Members of Dock protein family have been found to play important roles in multiple processes of brain development, including the development and functioning of neurons, microglia, and Schwann cells.5 Notably, emerging evidence has linked Docks with neuropsychiatric and neurodegenerative disorders, including autism spectrum disorders, schizophrenia, and Alzheimer and Parkinson diseases (AD and PD, respectively; Table 1). This review summarizes the current understanding of the roles of Dock protein family in nervous system during physiological and pathological conditions.

Table 1. Function of Dock proteins in nervous system and their related neurological diseases.

  Function Related neurological diseases Ref.

▶ _WORK INSTRUCTION_:
Copy out the passage on Dock proteins in the nervous system word for word, in full. Rely only on the text above.

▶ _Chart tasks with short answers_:
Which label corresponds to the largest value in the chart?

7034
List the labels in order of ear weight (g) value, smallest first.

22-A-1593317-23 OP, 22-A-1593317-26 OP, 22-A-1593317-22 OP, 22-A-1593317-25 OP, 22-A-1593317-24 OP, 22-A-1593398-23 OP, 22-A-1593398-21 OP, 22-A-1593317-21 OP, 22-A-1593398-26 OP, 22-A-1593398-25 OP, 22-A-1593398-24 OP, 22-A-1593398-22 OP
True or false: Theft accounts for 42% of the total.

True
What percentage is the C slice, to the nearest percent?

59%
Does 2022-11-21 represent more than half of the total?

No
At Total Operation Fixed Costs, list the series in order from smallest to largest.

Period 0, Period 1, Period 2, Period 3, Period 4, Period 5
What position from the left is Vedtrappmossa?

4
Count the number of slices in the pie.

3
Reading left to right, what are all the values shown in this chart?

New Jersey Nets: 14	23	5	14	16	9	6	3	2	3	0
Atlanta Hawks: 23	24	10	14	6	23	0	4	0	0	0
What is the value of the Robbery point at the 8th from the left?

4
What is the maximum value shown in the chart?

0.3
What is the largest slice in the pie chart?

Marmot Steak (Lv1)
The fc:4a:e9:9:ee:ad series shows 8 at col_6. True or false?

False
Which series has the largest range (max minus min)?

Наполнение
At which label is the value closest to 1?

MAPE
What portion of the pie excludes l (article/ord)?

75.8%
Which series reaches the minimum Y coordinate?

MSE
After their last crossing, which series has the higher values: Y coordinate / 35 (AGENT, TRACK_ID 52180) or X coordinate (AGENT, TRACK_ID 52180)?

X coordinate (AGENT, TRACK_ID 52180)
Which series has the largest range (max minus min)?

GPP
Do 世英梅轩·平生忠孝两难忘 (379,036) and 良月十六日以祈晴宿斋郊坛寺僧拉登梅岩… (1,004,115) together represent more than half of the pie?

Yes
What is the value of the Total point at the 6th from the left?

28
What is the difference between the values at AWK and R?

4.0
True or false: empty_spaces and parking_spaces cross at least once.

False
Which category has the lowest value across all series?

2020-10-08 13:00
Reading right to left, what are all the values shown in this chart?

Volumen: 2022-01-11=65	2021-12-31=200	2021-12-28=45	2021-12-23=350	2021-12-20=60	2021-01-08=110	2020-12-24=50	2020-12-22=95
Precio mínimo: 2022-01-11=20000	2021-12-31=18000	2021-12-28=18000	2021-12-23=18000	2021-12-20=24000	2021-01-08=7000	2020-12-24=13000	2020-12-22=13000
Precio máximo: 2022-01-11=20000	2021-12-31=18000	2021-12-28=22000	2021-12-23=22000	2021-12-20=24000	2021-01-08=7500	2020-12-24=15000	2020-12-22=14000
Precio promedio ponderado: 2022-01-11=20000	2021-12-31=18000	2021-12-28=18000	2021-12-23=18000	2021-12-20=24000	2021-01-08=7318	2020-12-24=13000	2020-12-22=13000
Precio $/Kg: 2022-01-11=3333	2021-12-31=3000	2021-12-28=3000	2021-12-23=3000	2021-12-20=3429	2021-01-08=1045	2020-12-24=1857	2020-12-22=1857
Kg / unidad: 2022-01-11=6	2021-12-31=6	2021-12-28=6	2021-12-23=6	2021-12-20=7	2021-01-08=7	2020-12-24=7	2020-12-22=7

▶ _TASK RESULT_:
Members of Dock protein family have been found to play important roles in multiple processes of brain development, including the development and functioning of neurons, microglia, and Schwann cells.5 Notably, emerging evidence has linked Docks with neuropsychiatric and neurodegenerative disorders, including autism spectrum disorders, schizophrenia, and Alzheimer and Parkinson diseases (AD and PD, respectively; Table 1). This review summarizes the current understanding of the roles of Dock protein family in nervous system during physiological and pathological conditions.

Table 1. Function of Dock proteins in nervous system and their related neurological diseases.

  Function Related neurological diseases Ref.